Tswings / QDAMR4QA

Interpretable AMR-Based Question Decomposition for Multi-hop Question Answering
4 stars 0 forks source link

Wrong results for QD_comp.py #2

Open xiu-ze opened 6 months ago

xiu-ze commented 6 months ago

When I ran QD_comp.py, I obtained identical subQ1 and subQ2 results. Below is the example I used along with the results I got.

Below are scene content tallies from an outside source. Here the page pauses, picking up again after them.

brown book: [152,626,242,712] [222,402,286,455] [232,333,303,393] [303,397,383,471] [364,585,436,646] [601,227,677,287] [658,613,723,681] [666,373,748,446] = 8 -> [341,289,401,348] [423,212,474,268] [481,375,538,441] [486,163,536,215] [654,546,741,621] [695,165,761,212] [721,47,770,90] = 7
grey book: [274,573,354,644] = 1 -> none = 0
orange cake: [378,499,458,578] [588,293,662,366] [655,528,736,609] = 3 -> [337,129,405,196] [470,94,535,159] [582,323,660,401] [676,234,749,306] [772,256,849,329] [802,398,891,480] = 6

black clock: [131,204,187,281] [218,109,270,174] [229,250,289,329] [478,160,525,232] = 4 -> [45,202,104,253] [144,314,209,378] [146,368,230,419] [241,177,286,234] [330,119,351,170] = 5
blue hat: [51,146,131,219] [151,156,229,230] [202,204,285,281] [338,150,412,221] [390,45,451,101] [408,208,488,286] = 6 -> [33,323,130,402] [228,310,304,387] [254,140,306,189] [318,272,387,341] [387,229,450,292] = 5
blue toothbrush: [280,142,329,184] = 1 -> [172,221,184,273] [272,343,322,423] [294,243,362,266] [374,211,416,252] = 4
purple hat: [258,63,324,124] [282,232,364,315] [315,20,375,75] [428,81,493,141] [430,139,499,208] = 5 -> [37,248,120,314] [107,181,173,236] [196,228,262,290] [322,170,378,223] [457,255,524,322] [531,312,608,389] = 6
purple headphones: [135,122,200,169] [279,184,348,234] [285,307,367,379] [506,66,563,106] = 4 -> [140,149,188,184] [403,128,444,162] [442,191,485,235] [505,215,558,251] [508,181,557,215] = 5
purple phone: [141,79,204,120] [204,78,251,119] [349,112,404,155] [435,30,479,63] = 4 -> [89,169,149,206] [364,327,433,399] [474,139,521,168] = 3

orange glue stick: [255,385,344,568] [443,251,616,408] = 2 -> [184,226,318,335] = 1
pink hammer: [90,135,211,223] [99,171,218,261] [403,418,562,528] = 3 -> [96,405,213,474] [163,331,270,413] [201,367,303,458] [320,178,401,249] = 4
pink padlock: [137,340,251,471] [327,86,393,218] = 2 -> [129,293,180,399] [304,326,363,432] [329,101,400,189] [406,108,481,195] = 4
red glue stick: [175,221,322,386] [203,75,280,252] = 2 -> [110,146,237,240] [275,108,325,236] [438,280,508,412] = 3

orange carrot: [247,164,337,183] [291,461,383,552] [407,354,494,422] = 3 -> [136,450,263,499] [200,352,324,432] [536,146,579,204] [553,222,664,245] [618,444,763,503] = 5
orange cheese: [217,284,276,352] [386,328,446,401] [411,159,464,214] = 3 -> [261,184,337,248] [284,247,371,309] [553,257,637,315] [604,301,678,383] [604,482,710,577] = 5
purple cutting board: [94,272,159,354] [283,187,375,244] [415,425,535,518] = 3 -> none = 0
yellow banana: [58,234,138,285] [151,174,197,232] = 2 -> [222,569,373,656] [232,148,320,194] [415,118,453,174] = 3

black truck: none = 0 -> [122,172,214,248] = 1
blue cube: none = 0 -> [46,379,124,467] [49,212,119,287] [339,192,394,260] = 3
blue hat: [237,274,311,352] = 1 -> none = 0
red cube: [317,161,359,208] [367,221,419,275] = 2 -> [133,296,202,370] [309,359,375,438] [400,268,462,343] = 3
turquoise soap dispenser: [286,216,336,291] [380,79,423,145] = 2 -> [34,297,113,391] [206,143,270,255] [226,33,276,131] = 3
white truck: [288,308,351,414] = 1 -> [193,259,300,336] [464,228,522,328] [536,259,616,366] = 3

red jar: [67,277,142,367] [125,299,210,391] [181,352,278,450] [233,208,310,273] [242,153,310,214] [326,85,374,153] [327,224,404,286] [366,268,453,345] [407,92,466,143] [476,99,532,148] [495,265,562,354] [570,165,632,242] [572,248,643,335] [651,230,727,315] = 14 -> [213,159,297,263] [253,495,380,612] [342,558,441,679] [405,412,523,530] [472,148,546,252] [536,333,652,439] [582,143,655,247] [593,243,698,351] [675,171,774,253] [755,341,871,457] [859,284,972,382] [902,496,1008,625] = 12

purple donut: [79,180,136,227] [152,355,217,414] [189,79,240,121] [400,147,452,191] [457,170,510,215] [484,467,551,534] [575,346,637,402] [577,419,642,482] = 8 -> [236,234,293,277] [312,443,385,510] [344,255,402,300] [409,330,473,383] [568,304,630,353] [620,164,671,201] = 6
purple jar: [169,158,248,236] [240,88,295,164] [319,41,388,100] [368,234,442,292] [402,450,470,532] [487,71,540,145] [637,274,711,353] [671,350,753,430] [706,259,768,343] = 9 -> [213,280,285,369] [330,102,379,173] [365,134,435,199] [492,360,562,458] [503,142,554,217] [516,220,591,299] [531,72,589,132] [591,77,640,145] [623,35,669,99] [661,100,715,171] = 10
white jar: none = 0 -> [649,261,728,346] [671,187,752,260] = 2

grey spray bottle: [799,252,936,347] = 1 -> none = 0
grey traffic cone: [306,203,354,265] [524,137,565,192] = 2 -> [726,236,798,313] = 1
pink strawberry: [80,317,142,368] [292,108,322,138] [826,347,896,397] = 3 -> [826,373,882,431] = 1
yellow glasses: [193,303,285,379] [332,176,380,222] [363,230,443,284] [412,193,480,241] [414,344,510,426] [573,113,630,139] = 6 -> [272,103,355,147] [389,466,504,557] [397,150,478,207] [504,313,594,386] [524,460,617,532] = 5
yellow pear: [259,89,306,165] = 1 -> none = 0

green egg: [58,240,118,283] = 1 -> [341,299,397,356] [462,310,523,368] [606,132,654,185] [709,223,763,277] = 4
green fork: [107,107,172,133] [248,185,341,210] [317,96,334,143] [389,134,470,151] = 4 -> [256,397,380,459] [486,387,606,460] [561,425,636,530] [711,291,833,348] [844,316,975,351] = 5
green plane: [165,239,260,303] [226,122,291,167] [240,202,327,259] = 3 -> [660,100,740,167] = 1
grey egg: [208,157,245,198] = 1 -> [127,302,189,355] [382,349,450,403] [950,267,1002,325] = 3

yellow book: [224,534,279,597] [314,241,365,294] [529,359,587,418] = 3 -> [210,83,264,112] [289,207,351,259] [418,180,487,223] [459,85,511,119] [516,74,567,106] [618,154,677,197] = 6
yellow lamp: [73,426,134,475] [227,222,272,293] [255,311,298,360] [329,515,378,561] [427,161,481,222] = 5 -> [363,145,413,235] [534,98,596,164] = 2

# ori data from HotpotQA-hotpot_dev_distractor_v1.json
  {
    "_id": "5a8b57f25542995d1e6f1371",
    "answer": "yes",
    "question": "Were Scott Derrickson and Ed Wood of the same nationality?",
    "supporting_facts": [
      ["Scott Derrickson",0],
      ["Ed Wood",0]
    ],
    "context": [
     ......
    ],
    "type": "comparison",
    "level": "hard"
  }

and here is my result

{
    "key": "5a8b57f25542995d1e6f1371",
    "subQ1": [
        "Scott Derbyson and Ed Wood are the same nationality?"
    ],
    "sec_unknown": "comparison",
    "subQ2": [
        "Scott Derbyson and Ed Wood are the same nationality?"
    ],
    "ques": "Were Scott Derrickson and Ed Wood of the same nationality?"
}

I have tested the first 100 entries from the HotpotQA-hotpot_dev_distractor_v1.json file, and among them, there are 20 questions of the 'comp' type. However, the results for the subQ1 and subQ2 of these 20 questions are nearly identical.